Marva Collins, 78, a former substitute teacher whose success at educating poor black students in a private school she founded in Chicago made her a candidate for secretary of education and the subject of a television movie, died June 24 in Bluffton, S.C. Her school, Westside Prep, remained in operation for more than 30 years. In 2004 she was awarded the National Humanities Medal.
Ben Wattenberg, 81, an author, a PBS television commentator and a professed neoconservative who in the late 1960s and early '70s vainly urged his fellow Democrats to court the nation's centrist voters at a time when the party was moving to the left, died June 28 in Washington. William Safire, the New York Times columnist, credited him with introducing the term "social issues" to the political lexicon.
Sonny Madrid, 70, who as a founder of Lowrider magazine in 1977 helped spread Chicano political activism by pairing it with coverage of the tricked-out cars that found popularity among Mexican-Americans, died of prostate cancer June 22 in San Jose, Calif. "What Sonny wanted to do was change the image of the lowrider, so people could see they were normal, hardworking individuals like everybody else," his sister Gloria Flores said.
Jack Carter, 93, whose deft mimicry, rapid-fire wisecracks and manic storytelling energies made him a comedy star in television's infancy and helped sustain a show-business career that extended through eight decades, died of respiratory failure June 28 in Beverly Hills, Calif.

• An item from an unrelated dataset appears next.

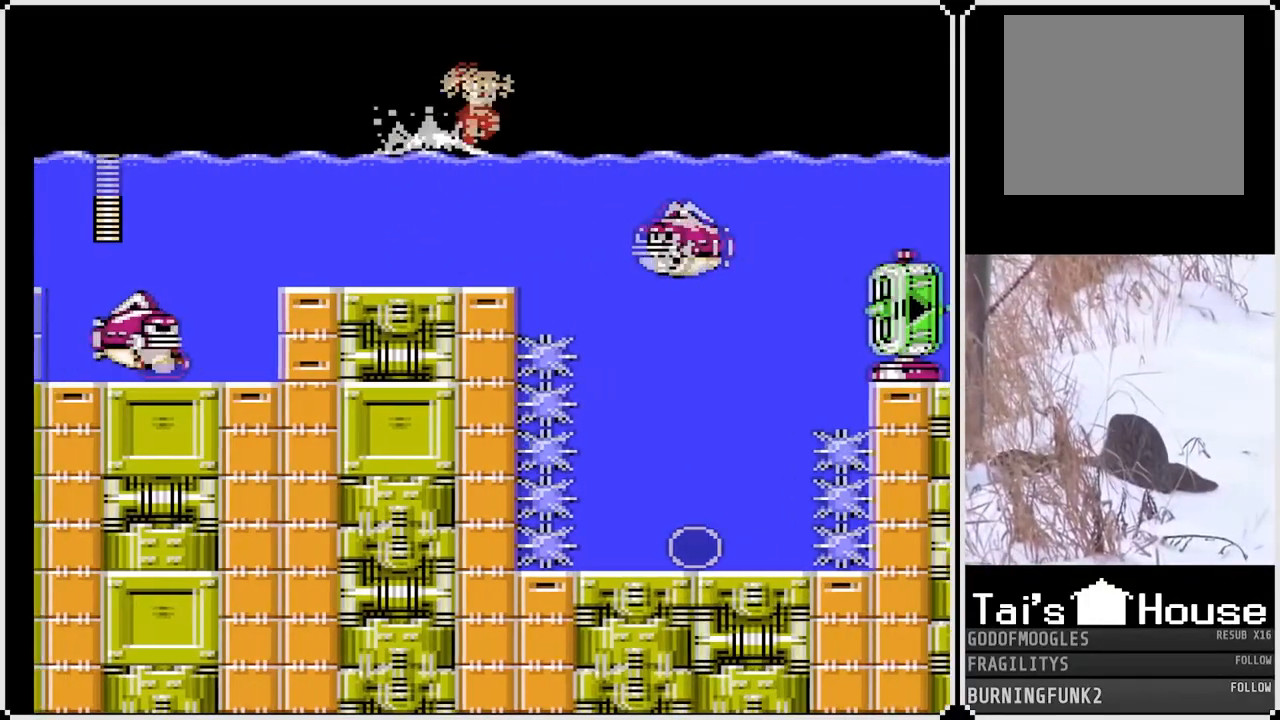
{"buttons": ["DPAD_LEFT"], "left_stick": "center", "right_stick": "center", "events": [[433, "CROSS", "up"], [450, "DPAD_LEFT", "down"], [450, "DPAD_RIGHT", "up"]]}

Val Doonican, 88, an Irish crooner whose gentle, humorous way with a song and a story on TV made him so popular in Britain in the 1960s and '70s that he once dislodged the Beatles from the top of the album charts, died Wednesday in England.
Chris Squire, 67, the influential rock bassist who was a founding member of the celebrated British rock band Yes, died of acute erythroid leukemia June 27 in Phoenix. He was credited with being one of the artists who helped redefine the bass for a generation of players and listeners.
Lawrence R. Herkimer, 89, who elevated cheerleading into an aspirational goal for generations of youths and a highly successful business for himself, died of heart failure Wednesday in Dallas. Called the grandfather of modern cheerleading, he invented a leap known as the "Herkie jump" that is widely used by squads across the country.
Kathryn Barnard, 77, a professor of nursing whose expertise in the social and emotional development of very young children led her to develop innovative techniques for better parenting of infants, died June 27 in Seattle.